#### Problem details
Copy out all lines from the entries below in which "reduits" occurs.

[Extracted records Boundary: Start]

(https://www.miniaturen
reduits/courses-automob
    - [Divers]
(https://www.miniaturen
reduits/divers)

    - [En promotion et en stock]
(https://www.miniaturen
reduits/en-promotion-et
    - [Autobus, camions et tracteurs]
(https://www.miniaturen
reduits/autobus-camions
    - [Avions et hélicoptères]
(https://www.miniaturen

[Extracted records Boundary: End]
[Extracted records Boundary: Start]

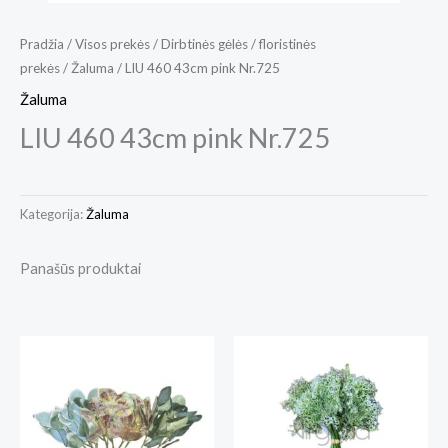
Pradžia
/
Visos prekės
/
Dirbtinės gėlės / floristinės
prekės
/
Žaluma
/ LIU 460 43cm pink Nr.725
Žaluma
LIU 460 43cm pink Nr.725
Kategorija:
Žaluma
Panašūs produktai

[Extracted records Boundary: End]

#### Exercise solution
reduits/courses-automob
reduits/divers)
reduits/en-promotion-et
reduits/autobus-camions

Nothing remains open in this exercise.